- **Description of the task**: Revise the data from its start through the line containing "1: (870, 602)", replacing "zero-indexed" with "0-indexed" and leaving everything else unchanged. Omit the pictures from your answer.

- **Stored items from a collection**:

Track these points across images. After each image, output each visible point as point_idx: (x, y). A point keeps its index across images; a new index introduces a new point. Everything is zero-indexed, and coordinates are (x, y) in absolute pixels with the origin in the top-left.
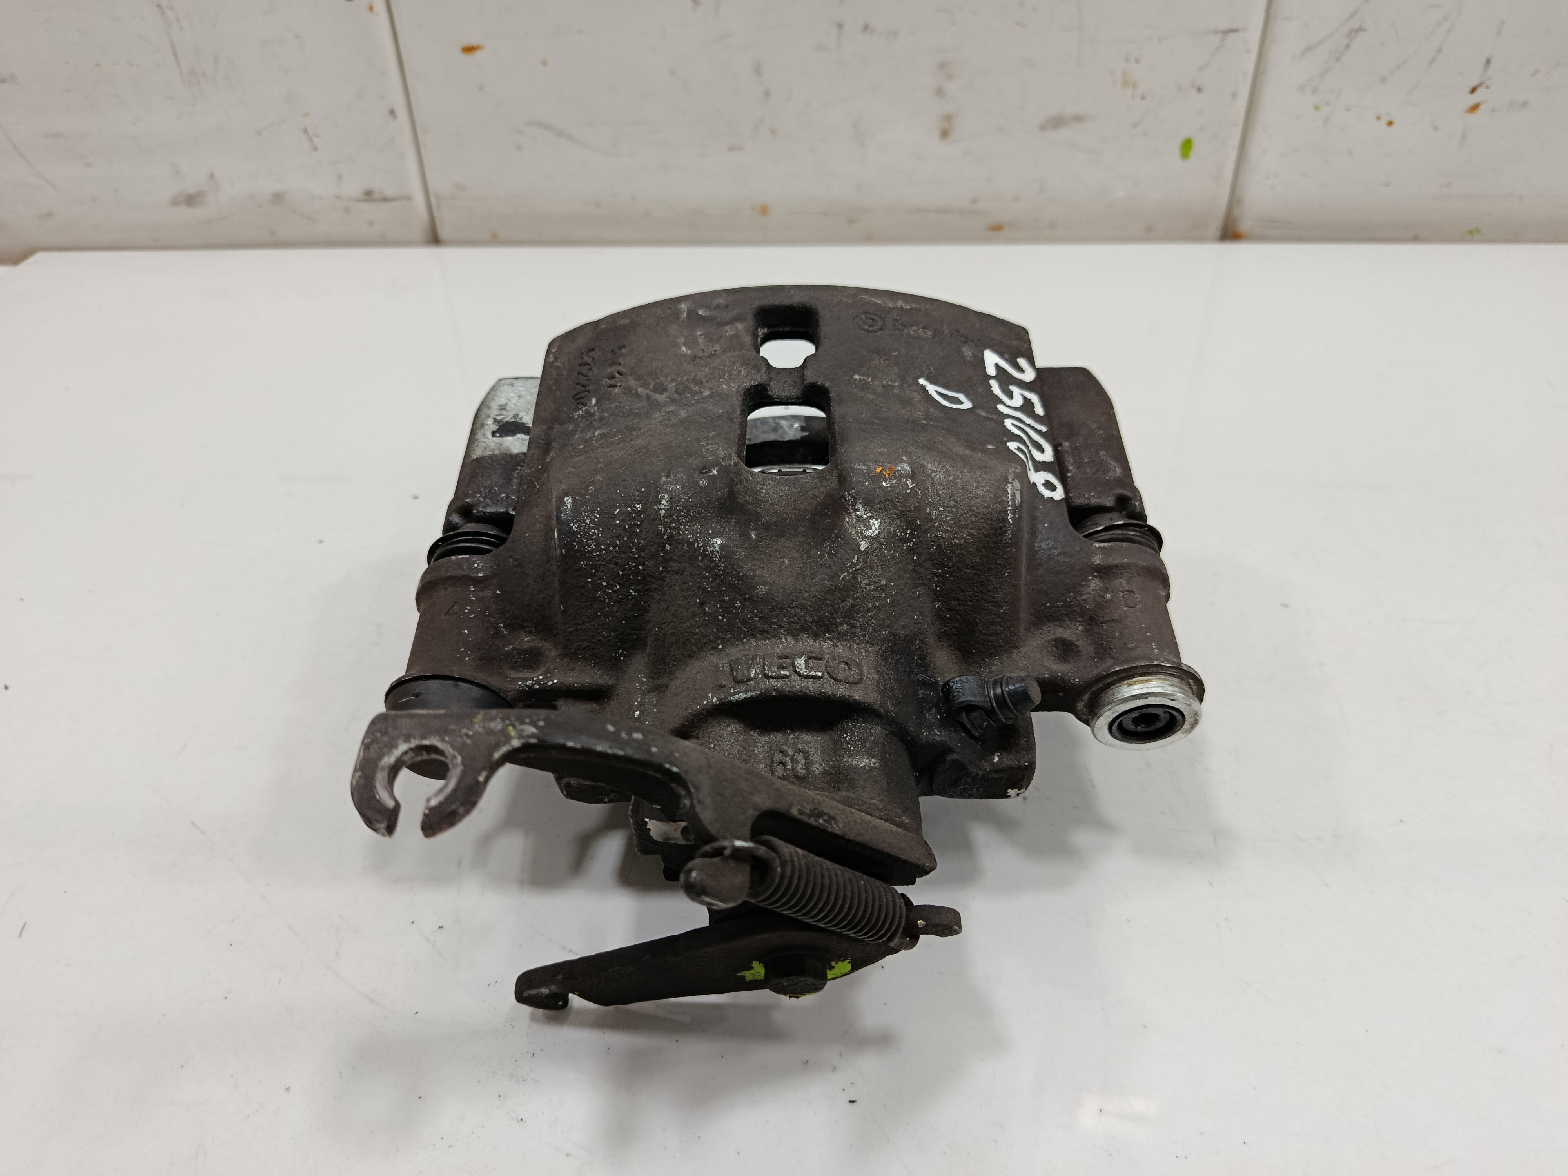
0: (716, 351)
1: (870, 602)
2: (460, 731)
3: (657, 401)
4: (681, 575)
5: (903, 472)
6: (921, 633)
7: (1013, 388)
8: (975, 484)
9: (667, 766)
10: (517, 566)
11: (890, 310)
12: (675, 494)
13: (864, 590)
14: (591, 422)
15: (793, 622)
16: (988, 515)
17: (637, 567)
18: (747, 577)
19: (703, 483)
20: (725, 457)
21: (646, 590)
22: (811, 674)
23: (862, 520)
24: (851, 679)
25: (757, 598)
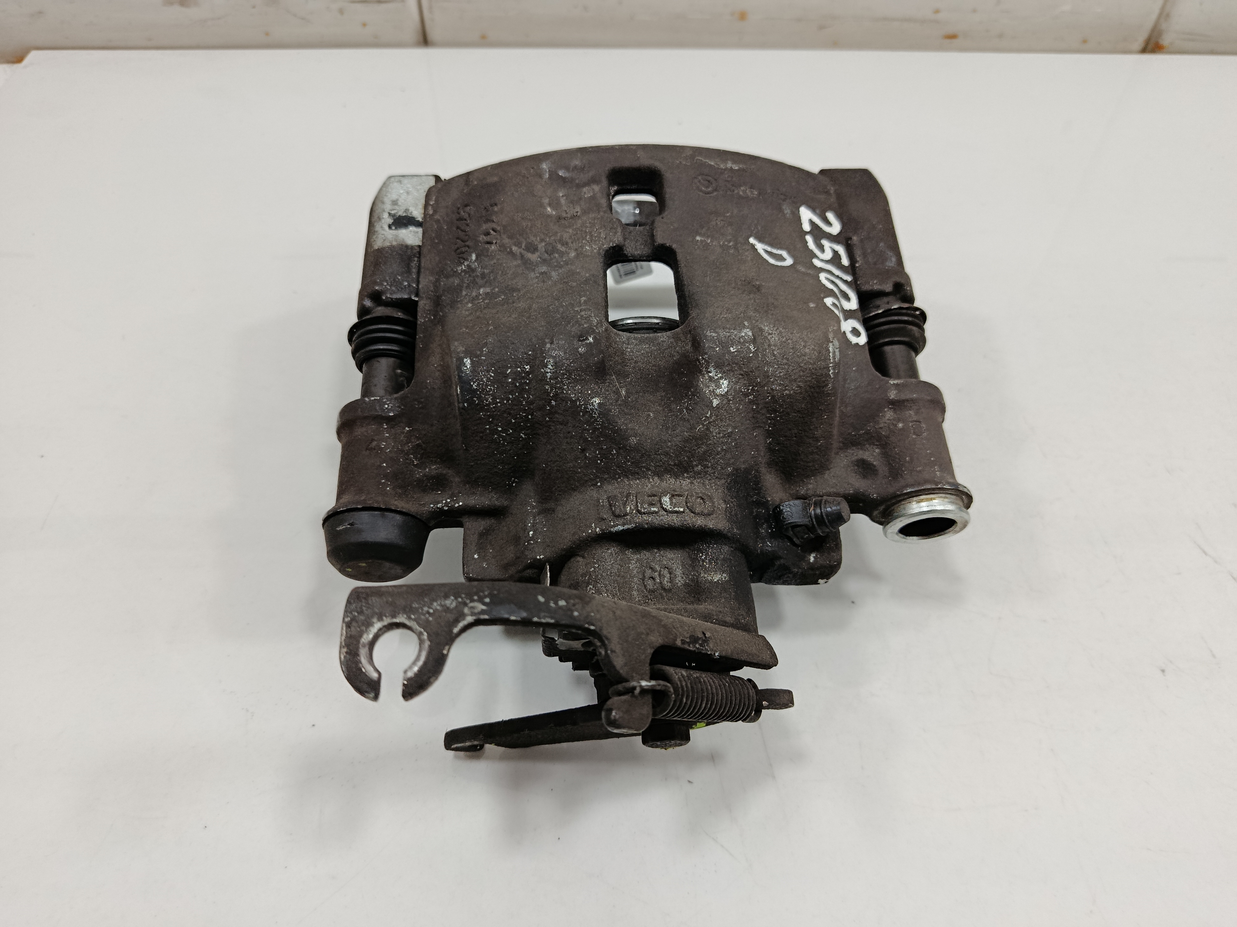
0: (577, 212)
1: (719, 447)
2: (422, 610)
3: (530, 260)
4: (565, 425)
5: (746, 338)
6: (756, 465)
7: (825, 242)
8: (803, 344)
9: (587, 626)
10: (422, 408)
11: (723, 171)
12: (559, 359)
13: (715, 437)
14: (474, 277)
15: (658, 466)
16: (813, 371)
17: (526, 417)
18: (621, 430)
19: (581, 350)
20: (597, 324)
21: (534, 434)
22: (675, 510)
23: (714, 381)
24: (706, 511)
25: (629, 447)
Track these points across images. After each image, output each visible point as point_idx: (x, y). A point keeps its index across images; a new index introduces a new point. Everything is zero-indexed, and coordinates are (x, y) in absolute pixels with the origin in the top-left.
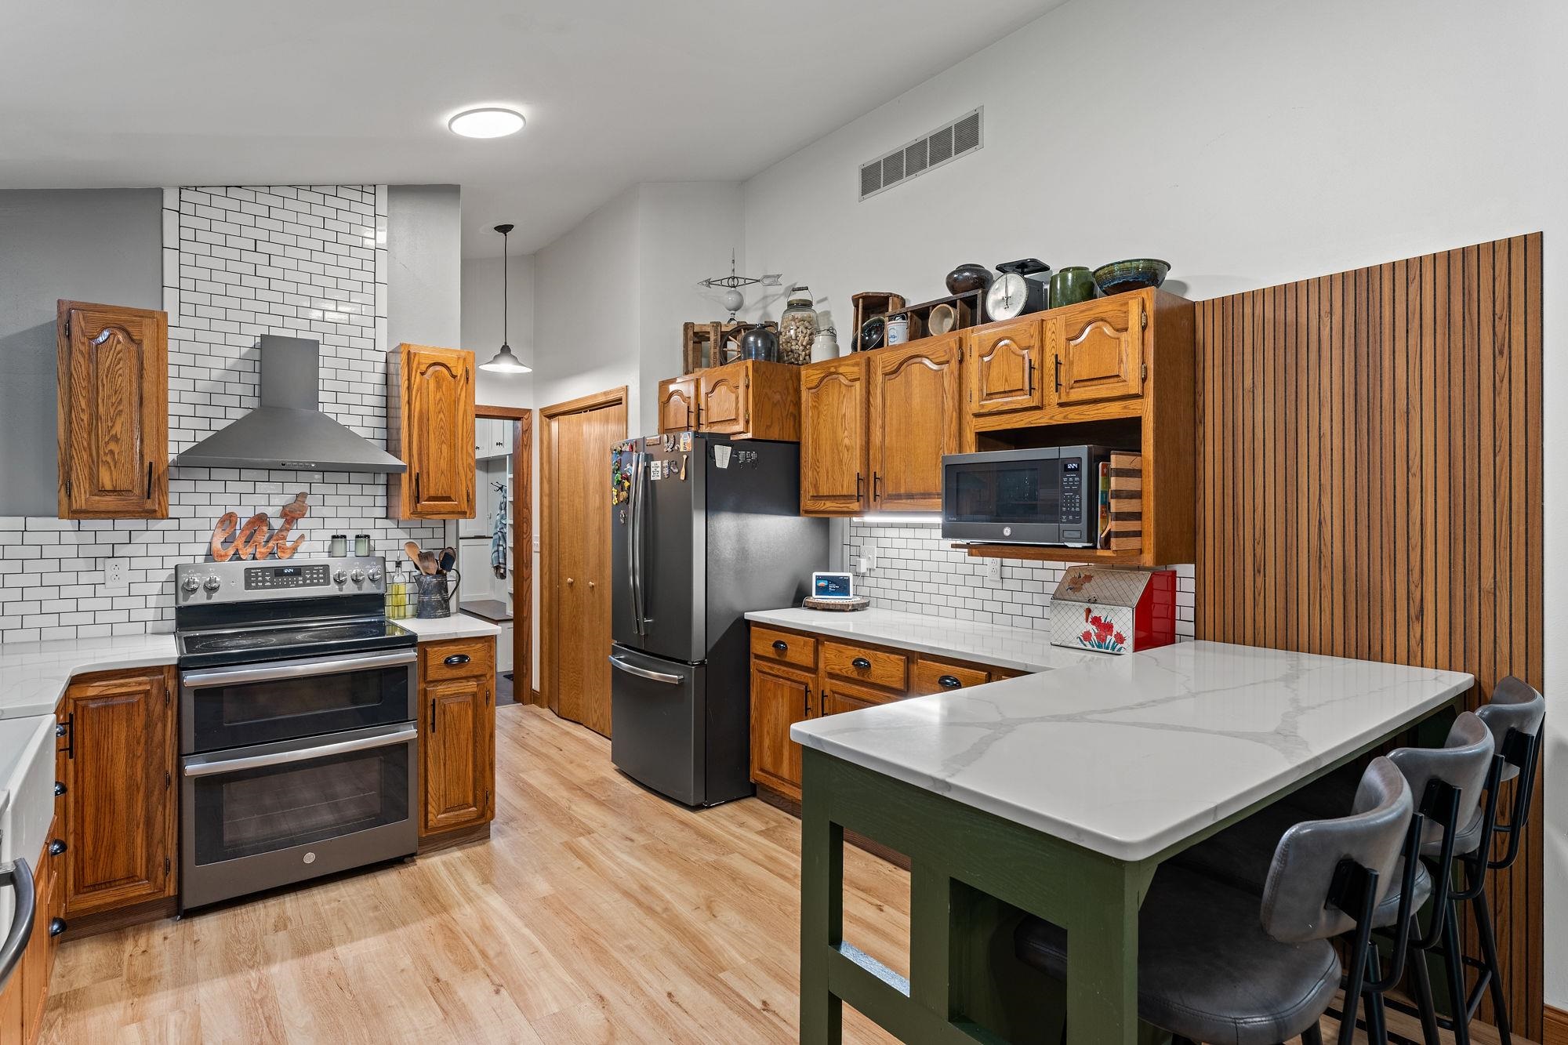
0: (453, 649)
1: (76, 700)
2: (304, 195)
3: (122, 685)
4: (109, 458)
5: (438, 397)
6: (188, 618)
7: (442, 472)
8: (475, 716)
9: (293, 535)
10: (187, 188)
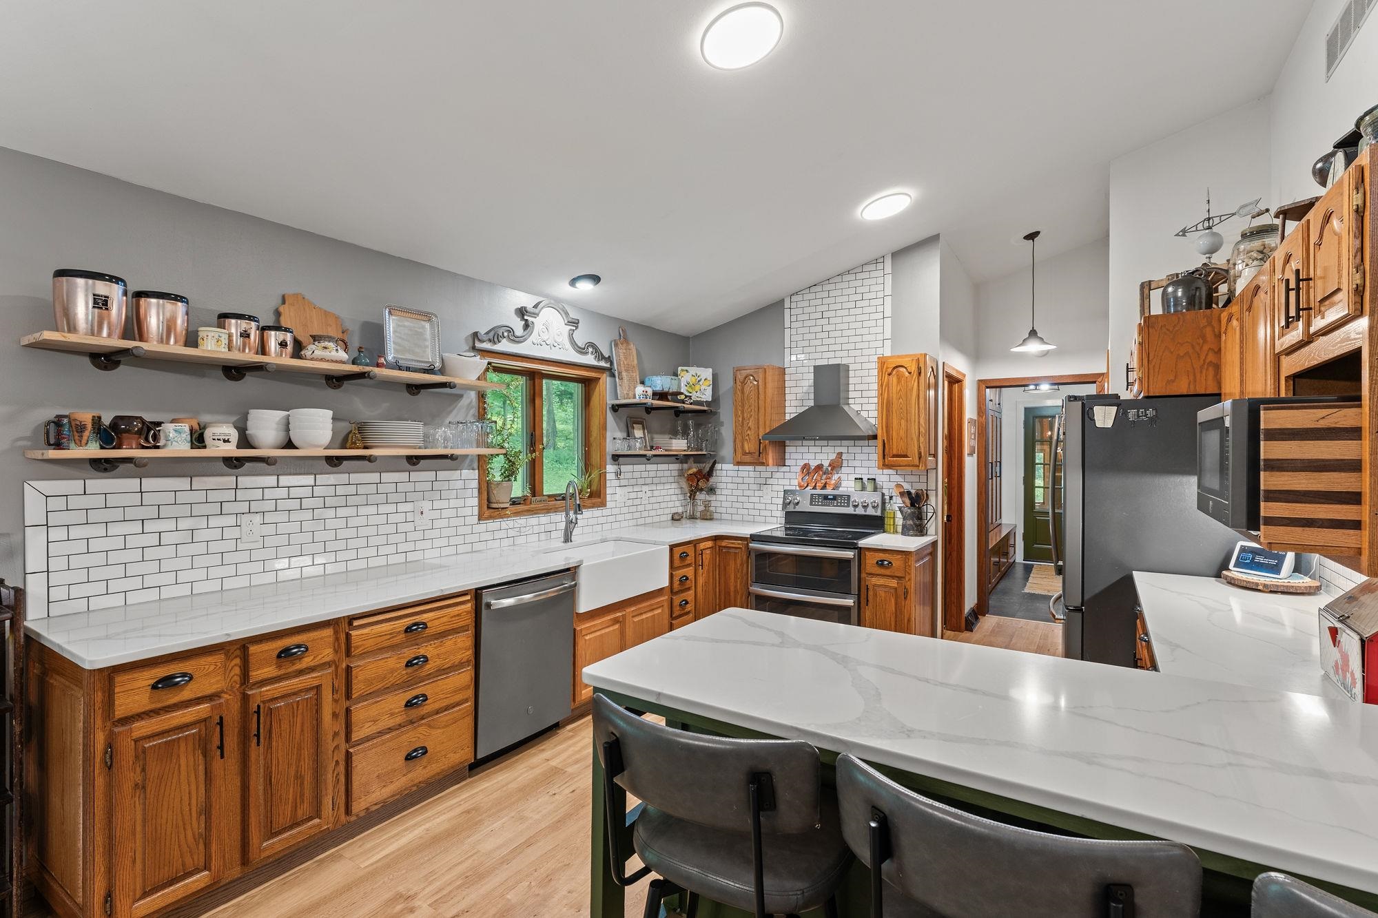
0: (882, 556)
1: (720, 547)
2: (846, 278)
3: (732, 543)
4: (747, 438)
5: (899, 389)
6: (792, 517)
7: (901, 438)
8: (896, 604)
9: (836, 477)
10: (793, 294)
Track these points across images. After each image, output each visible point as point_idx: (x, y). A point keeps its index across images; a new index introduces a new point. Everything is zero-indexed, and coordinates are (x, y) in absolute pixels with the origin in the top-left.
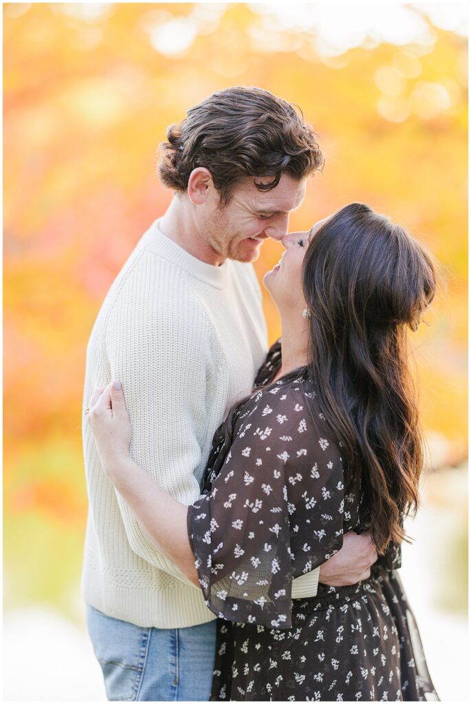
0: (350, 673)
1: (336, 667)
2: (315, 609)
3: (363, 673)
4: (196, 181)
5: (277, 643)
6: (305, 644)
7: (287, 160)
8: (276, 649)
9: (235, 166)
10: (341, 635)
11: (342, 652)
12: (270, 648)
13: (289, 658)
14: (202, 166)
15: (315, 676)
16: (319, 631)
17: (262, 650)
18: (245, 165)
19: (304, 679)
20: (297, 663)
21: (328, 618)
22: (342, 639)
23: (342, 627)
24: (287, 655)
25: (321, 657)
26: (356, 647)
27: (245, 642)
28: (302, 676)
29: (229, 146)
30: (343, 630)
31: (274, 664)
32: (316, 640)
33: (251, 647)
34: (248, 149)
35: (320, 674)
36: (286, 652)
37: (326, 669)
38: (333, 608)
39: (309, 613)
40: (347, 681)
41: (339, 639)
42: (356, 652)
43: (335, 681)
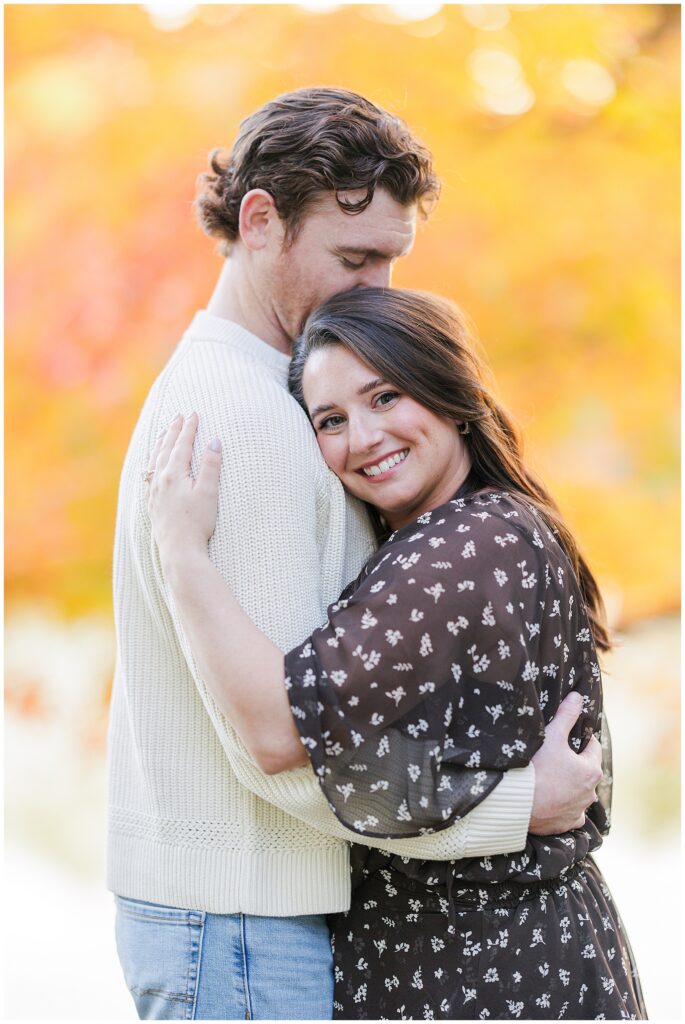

- **Expected answer**:
Track these points across images. After each image, output each visible point as point_idx: (x, y). A point keeps its index across images; a new index introduces a new point. Everything is 0-indexed, and coordinates are (x, y) in absolute pixels with the origin in the top-left.
0: (716, 351)
1: (870, 602)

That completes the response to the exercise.